▶ _YOUR INSTRUCTIONS_:
Below are records; copy every line among them that contains the word "benefits".
·····
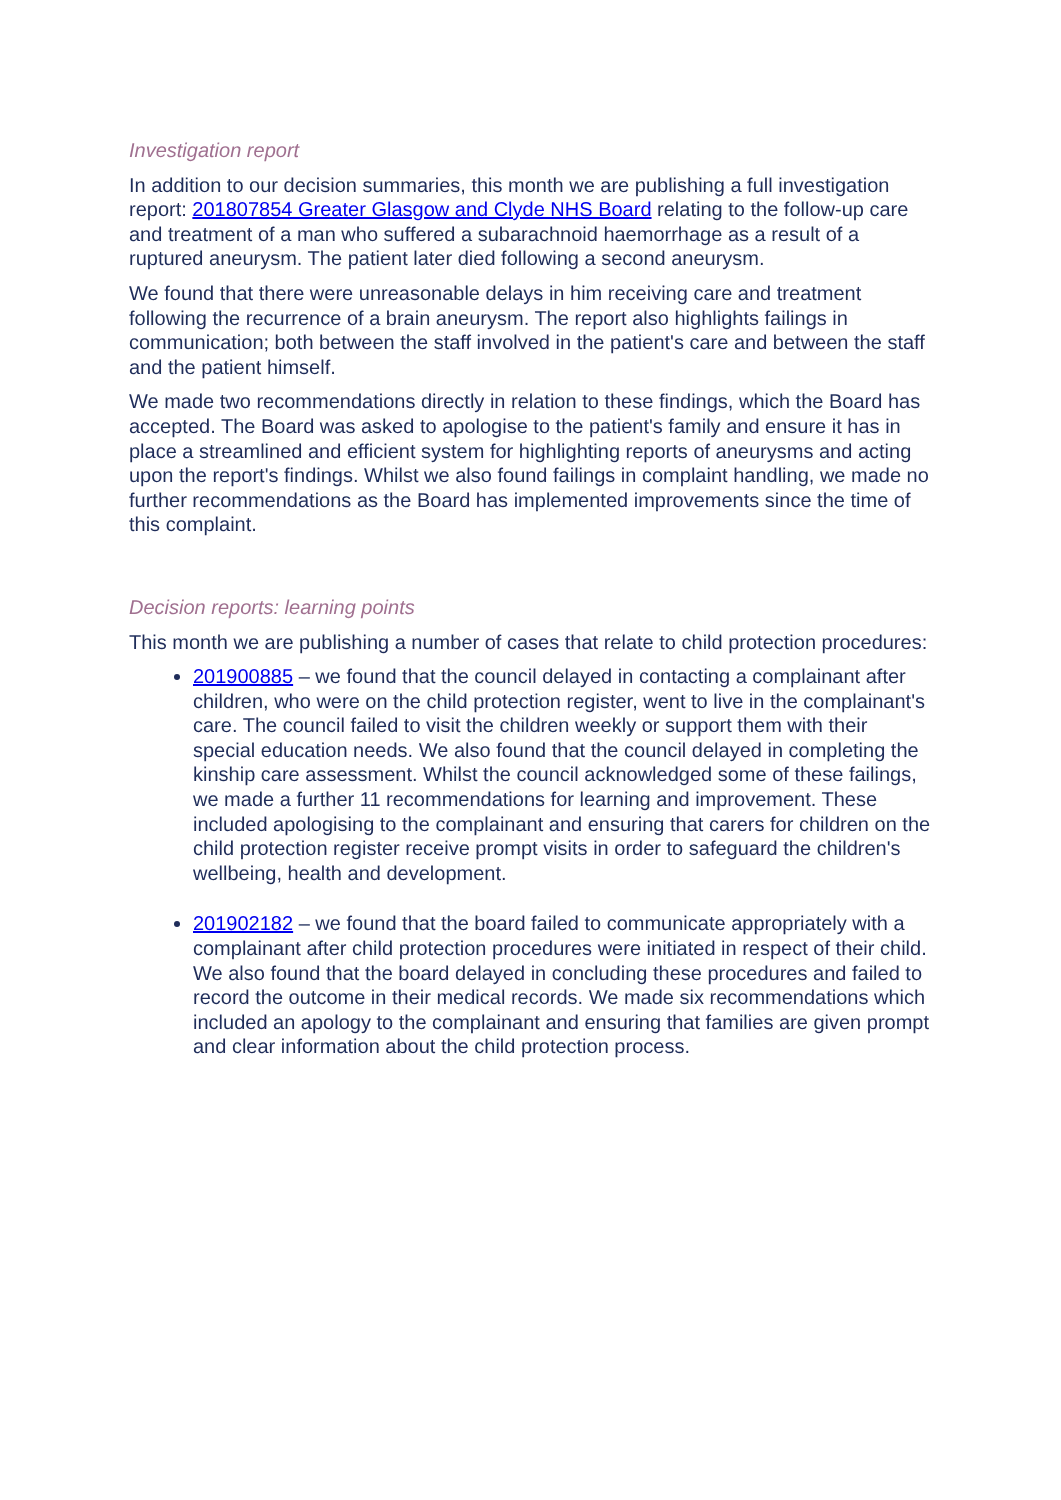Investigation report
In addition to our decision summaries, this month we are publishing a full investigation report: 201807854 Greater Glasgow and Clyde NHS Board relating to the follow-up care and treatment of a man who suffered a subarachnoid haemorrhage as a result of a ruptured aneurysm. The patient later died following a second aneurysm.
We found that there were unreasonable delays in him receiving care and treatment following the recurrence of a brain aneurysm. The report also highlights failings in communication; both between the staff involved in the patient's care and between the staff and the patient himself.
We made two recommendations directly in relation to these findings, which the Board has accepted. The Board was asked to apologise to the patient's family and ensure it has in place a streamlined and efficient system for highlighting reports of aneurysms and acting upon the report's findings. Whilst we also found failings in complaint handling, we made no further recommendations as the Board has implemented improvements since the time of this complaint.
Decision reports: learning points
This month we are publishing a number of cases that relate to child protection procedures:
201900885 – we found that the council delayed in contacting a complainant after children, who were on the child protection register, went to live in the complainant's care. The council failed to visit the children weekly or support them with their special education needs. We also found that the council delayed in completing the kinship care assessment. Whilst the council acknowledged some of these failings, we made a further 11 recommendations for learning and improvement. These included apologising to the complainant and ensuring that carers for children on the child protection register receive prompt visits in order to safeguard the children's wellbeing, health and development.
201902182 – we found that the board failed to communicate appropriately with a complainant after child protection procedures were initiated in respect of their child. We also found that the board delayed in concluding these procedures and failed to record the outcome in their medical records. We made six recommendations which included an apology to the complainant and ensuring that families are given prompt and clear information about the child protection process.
·····
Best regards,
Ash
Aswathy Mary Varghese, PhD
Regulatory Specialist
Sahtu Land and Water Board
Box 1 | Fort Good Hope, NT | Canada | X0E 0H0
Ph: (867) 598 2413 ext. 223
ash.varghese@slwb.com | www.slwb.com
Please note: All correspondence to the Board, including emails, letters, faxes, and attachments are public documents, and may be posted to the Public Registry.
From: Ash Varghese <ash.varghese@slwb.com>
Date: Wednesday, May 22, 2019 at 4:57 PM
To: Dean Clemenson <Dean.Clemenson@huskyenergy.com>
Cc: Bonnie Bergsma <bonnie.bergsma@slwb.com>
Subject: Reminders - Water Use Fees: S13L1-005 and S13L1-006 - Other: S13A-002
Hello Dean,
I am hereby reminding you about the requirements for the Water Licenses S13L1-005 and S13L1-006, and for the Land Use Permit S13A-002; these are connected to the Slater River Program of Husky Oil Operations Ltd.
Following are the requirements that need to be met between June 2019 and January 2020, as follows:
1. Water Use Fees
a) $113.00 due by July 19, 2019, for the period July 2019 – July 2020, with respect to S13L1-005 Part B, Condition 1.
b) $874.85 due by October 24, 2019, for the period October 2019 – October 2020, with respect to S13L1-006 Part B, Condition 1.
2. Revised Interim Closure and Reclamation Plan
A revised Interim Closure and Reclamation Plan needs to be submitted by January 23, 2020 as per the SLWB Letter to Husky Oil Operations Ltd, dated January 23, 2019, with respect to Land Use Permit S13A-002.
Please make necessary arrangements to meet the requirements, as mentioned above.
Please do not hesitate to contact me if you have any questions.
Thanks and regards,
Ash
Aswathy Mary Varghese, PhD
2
·····
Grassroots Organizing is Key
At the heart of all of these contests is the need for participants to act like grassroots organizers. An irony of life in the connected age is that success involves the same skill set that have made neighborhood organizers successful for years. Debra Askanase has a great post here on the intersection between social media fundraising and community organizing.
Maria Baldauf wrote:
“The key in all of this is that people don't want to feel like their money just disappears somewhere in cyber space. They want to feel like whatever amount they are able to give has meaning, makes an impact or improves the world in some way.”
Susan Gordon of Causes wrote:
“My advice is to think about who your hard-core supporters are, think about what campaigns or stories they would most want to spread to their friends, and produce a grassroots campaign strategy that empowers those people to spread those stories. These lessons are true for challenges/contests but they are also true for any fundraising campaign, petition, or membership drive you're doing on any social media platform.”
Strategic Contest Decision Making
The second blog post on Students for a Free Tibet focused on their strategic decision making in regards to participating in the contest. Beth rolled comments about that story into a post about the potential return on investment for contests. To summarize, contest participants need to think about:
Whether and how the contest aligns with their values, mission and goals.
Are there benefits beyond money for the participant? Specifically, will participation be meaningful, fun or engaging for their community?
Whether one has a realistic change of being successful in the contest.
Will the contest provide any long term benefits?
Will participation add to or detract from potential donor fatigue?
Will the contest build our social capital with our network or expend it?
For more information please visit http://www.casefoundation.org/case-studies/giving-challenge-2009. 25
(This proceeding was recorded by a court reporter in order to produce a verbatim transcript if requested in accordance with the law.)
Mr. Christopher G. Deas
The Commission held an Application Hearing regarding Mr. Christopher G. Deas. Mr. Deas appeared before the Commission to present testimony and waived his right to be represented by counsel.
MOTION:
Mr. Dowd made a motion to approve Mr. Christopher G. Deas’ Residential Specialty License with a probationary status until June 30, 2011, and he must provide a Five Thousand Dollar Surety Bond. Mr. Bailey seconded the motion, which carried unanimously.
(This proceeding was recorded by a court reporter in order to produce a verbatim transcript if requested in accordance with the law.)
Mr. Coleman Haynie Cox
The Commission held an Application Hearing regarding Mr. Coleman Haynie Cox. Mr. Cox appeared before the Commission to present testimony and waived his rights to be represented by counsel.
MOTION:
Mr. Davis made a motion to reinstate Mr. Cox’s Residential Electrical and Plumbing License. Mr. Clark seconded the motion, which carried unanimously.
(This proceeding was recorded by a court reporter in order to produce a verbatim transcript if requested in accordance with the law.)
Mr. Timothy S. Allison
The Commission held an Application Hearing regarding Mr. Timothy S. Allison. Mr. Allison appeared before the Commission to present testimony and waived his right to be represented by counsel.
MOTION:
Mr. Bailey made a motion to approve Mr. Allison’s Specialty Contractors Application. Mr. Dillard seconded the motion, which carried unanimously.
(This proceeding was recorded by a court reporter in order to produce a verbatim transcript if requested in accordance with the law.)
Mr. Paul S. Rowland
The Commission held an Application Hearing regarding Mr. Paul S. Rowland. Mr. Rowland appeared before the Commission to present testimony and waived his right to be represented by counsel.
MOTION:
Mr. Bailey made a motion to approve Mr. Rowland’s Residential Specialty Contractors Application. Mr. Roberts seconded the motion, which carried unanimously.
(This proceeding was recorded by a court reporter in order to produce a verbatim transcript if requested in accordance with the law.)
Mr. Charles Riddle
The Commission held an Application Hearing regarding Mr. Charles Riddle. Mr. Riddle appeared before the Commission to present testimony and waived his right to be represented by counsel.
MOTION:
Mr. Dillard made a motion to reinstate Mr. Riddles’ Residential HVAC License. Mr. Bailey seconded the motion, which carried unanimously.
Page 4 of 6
·····
▶ _YOUR SOLUTION_:
Are there benefits beyond money for the participant? Specifically, will participation be meaningful, fun or engaging for their community?
Will the contest provide any long term benefits?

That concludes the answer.